Show each line of the listing in which the word "tRPC" occurs.

DATASET =>
>>>

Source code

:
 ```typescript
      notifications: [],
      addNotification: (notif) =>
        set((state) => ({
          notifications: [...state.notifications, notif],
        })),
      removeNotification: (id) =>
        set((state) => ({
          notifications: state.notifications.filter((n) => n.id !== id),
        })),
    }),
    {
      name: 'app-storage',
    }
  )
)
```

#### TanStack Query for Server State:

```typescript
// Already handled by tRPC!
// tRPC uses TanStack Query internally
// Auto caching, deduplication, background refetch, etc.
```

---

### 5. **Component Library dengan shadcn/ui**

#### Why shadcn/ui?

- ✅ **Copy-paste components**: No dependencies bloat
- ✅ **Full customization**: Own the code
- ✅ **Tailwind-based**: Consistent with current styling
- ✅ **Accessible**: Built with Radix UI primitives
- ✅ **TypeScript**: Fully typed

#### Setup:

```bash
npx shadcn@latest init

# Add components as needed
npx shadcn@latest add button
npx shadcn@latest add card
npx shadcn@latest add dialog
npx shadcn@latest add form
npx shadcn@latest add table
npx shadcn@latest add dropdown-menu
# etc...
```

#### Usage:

<<<

WRITTEN SOLUTION =>
// Already handled by tRPC!
// tRPC uses TanStack Query internally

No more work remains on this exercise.